In the current era of the digital age, global data has been rising at a very high speed due to the
increased use of social networking sites, online shopping, the Internet of Things, the Cloud,
smartphones, and other handheld devices. A large volume of digital content is generated
continuously through photos, videos, tweets, emails, text, and documents. It includes both
structured and unstructured data. Database Management Systems like Oracle, DB2, MS SQL
Server were previously used for the storage and processing of data. But in today’s scenario, these
approaches get failed in handling a large volume of data. Traditional Relational Database
Management System (RDBMS) cannot handle large volumes of data because they are designed
for steady data retention and have inflexible schemas (Bachhav et al., 2017; Nanda, 2015). They
have grown overly complex and hence are difficult to manage. Therefore, in current
circumstances, there has been a strong focus on the development of techniques that can handle as
well as process the enormous amount of data.
MapReduce has emerged as a prominent and well-known solution for processing unprecedented
growth of data in an efficient manner. It offers distributed processing of data on clusters of
machines. It can process both structured and unstructured data. It has become a popular computing
model for cloud platforms and is helpful to process terabytes or gigabytes of data in parallel,
achieving quicker results. Since the current design of MapReduce does not consider virtualization
so, cloud computing provides a virtualized environment to it where multiple virtual machines
(VMs) share resources such as disks, networks, and main memory (Hwang et al., 2018; Tripathi
et al., 2018). Hence, running MapReduce on cloud computing is becoming popular as it provides
a reliable, available, and scalable environment for the processing of these huge data queries.

• What is expected:
List every form of digital content that the text on data growth and MapReduce names as continuously generating a large volume of data.

• Records supplied:
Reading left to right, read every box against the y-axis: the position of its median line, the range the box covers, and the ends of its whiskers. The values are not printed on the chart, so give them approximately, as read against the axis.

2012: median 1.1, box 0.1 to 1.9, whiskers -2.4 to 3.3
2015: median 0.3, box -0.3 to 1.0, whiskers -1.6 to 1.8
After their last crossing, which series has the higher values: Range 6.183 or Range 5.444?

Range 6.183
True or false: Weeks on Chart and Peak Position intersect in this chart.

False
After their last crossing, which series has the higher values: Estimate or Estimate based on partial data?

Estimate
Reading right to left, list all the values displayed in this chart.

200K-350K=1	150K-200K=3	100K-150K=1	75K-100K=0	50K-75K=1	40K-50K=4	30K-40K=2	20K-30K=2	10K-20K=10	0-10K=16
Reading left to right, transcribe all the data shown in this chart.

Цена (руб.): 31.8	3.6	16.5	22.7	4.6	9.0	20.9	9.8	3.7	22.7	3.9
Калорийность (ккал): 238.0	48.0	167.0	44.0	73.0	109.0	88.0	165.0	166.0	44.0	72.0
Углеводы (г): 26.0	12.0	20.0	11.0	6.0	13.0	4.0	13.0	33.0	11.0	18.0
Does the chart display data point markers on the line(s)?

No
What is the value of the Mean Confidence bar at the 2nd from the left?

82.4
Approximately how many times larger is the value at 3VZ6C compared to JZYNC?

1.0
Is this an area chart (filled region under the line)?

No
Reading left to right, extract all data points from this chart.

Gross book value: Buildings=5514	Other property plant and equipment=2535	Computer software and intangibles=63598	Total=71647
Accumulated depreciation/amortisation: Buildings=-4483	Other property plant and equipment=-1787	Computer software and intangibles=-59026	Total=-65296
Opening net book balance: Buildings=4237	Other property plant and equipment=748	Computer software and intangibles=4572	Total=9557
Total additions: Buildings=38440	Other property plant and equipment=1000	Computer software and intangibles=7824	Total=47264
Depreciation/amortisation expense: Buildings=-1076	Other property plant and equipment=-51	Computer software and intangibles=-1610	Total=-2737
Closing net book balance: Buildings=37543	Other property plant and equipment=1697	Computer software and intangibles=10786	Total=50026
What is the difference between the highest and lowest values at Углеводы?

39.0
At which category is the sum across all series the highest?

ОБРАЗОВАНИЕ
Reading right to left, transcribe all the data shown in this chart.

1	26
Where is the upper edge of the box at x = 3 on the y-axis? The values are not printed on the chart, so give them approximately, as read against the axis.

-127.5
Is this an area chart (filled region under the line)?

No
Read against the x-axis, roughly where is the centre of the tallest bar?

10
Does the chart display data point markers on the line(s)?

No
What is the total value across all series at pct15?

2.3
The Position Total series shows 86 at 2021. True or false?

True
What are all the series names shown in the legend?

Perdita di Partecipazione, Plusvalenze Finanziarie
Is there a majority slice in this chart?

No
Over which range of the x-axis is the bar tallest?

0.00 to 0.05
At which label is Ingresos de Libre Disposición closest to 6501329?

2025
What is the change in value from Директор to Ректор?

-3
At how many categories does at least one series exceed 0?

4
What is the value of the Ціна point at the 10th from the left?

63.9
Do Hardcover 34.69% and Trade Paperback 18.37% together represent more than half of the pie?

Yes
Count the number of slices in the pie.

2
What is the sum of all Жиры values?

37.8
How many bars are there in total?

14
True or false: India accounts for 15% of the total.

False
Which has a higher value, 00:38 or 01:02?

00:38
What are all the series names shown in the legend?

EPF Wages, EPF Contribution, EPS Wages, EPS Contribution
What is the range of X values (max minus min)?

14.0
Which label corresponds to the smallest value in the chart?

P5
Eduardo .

• Solved exercise:
Photos, videos, tweets, emails, text, and documents.